**WORK ITEM:**
In the material below, find every line with "pentru" and pull it out.

**INPUT:**
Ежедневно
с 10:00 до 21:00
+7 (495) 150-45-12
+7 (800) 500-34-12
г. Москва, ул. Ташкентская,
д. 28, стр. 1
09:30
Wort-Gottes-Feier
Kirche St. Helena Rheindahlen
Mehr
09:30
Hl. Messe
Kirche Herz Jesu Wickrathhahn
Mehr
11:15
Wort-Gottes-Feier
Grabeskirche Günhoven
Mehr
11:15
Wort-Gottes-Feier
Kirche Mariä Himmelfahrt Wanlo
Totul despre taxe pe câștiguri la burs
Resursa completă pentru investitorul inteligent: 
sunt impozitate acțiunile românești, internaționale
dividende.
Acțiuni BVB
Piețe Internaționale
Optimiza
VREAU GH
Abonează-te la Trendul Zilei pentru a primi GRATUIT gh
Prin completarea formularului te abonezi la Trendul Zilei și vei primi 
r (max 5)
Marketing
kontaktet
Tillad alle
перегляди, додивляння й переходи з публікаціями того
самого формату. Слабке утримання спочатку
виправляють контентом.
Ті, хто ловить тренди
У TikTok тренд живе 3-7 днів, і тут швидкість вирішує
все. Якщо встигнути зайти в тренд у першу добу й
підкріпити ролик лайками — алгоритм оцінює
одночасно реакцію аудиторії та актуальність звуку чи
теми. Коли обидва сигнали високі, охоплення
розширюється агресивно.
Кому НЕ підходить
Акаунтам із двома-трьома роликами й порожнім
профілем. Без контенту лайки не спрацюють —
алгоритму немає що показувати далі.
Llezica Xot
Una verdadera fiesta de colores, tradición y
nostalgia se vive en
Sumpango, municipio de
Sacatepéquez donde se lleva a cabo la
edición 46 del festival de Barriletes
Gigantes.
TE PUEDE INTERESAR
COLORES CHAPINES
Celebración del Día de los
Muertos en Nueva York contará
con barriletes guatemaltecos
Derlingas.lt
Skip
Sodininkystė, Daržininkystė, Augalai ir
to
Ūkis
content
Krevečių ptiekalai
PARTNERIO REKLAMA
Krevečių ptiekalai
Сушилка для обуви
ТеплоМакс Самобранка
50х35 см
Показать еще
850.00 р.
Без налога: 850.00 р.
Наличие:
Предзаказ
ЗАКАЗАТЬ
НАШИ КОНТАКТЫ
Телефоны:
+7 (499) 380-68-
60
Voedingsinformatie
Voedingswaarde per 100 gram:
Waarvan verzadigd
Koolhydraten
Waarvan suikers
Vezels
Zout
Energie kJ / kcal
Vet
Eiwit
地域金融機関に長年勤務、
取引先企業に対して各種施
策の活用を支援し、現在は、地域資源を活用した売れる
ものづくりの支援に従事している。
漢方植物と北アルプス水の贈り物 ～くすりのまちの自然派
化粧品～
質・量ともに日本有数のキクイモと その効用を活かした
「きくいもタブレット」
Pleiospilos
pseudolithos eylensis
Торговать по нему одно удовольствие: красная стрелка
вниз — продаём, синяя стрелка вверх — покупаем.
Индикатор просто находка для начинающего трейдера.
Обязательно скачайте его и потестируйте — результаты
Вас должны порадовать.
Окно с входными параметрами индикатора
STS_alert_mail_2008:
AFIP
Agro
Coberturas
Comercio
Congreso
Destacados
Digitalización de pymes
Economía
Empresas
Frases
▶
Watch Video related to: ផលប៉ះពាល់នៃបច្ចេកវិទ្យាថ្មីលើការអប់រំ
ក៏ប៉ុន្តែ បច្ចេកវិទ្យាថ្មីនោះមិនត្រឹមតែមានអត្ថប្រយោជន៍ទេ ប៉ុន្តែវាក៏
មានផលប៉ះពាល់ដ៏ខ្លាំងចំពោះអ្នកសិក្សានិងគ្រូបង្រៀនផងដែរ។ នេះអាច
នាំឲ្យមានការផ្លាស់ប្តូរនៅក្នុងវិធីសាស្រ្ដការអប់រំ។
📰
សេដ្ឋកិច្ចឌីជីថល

**SOLUTION:**
Resursa completă pentru investitorul inteligent: 
Abonează-te la Trendul Zilei pentru a primi GRATUIT gh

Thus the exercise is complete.